Legal Notice Regarding Forward-Looking Statements

This report contains forward-looking statements. Forward-looking statements generally relate to future events or our future financial or operating performance. Forward-looking statements in this report include, but are not limited to, the Company’s statements regarding the vulnerability described in this report. Our expectations and beliefs regarding these matters may not materialize, and actual results or events in the future are subject to risks and uncertainties that could cause actual results or events to differ materially from those projected. The forward-looking statements contained in this report are subject to other risks and uncertainties, including those more fully described in our filings with the Securities and Exchange Commission, including our Annual Report on Form 20-F filed with the SEC on March 31, 2026. The forward-looking statements in this report are based on information available to the Company as of the date hereof, and the Company disclaims any obligation to update any forward-looking statements, except as required by law. 

SIGNATURES

Pursuant to the requirements of the Securities Exchange Act of 1934, the registrant has duly caused this report to be signed on its behalf by the undersigned, thereunto duly authorized.

Check Point Software Technologies Ltd.

By: /S/ Shira Yashar

Name: Shira Yashar

Title: General Counsel

Date: June 8, 2026

FAQ

What security issue did Check Point (CHKP) disclose in this 6-K filing?

Check Point disclosed a security vulnerability in certain configurations of its security gateway products, affecting Remote Access VPN and Mobile Access functionality.
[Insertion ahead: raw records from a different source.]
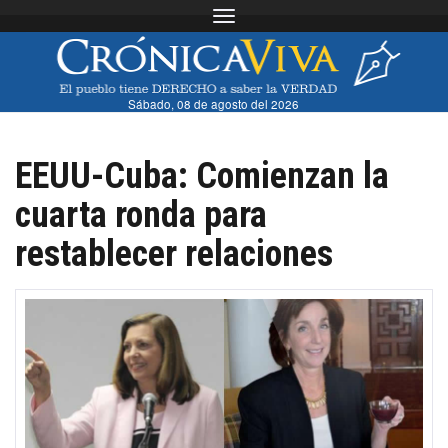
Toggle navigation
Sábado, 08 de agosto del 2026
EEUU-Cuba: Comienzan la
cuarta ronda para
restablecer relaciones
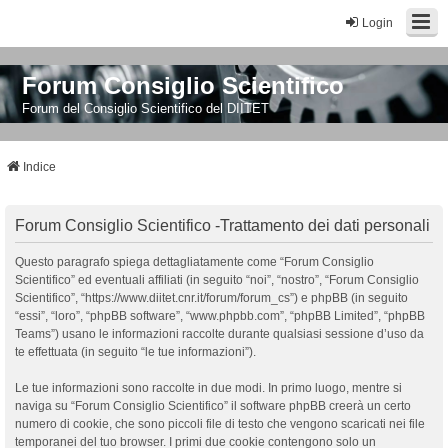
Login
Forum Consiglio Scientifico
Forum del Consiglio Scientifico del DIITET
Indice
Forum Consiglio Scientifico -Trattamento dei dati personali
Questo paragrafo spiega dettagliatamente come “Forum Consiglio
Scientifico” ed eventuali affiliati (in seguito “noi”, “nostro”, “Forum Consiglio
Scientifico”, “https://www.diitet.cnr.it/forum/forum_cs”) e phpBB (in seguito
“essi”, “loro”, “phpBB software”, “www.phpbb.com”, “phpBB Limited”, “phpBB
Teams”) usano le informazioni raccolte durante qualsiasi sessione d’uso da
te effettuata (in seguito “le tue informazioni”).
Le tue informazioni sono raccolte in due modi. In primo luogo, mentre si
naviga su “Forum Consiglio Scientifico” il software phpBB creerà un certo
numero di cookie, che sono piccoli file di testo che vengono scaricati nei file
temporanei del tuo browser. I primi due cookie contengono solo un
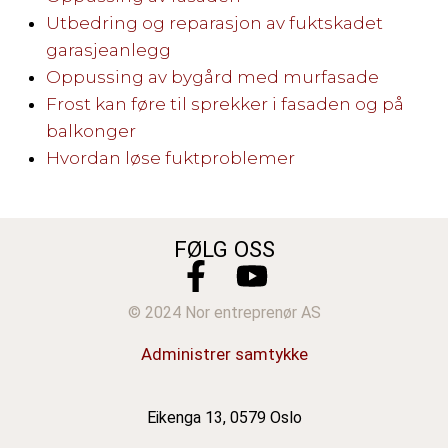
Utbedring og reparasjon av fuktskadet
garasjeanlegg
Oppussing av bygård med murfasade
Frost kan føre til sprekker i fasaden og på
balkonger
Hvordan løse fuktproblemer
FØLG OSS
© 2024 Nor entreprenør AS
Administrer samtykke
Eikenga 13, 0579 Oslo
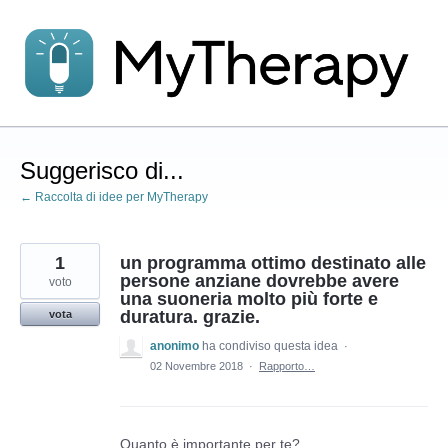
Salta
al
contenuto
Suggerisco di...
← Raccolta di idee per MyTherapy
1
un programma ottimo destinato alle
persone anziane dovrebbe avere
voto
una suoneria molto più forte e
duratura. grazie.
vota
anonimo
ha condiviso questa idea
·
02 Novembre 2018
·
Rapporto…
Quanto è importante per te?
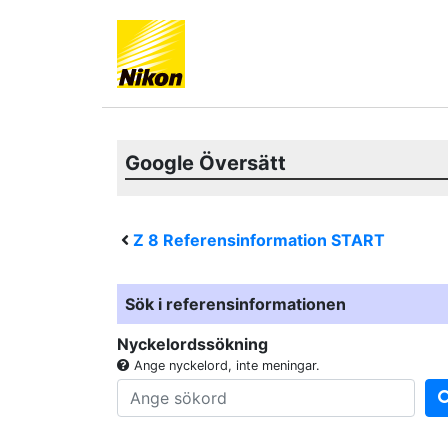
Google Översätt
Z 8
Referensinformation START
Sök i referensinformationen
Nyckelordssökning
Ange nyckelord, inte meningar.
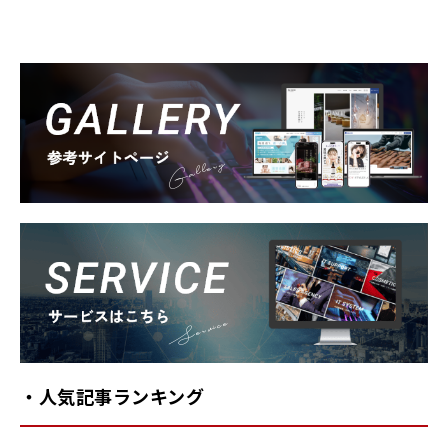
Gallery
Service
・人気記事ランキング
The flaw can, under some circumstances, allow unauthorized access to environments where these affected configurations are deployed.

How is Check Point (CHKP) responding to the identified VPN vulnerability?

Check Point activated its research and incident response procedures, launched an investigation, and released a software update that addresses the vulnerability. It also published a detailed security advisory and is communicating directly with customers known to use affected configurations.

Has Check Point (CHKP) found unauthorized access linked to this vulnerability?

Yes. While investigating, Check Point identified instances of unauthorized access to customer environments through exploitation of the vulnerability. The company’s own network has not, as of the filing date, been found to be affected by this specific issue.

Does Check Point (CHKP) expect a material financial impact from this vulnerability?

Based on information available and the investigation to date, Check Point states it has not determined that this matter is reasonably likely to have a material impact on the company, including its financial condition or results of operations.

Where can Check Point (CHKP) customers find guidance on this security vulnerability?

Customers can refer to Check Point’s published security advisory on its website, which describes affected configurations, mitigation measures, observed indicators of compromise, and upgrade guidance, including a hotfix for vulnerabilities in the deprecated IKEv1 VPN protocol.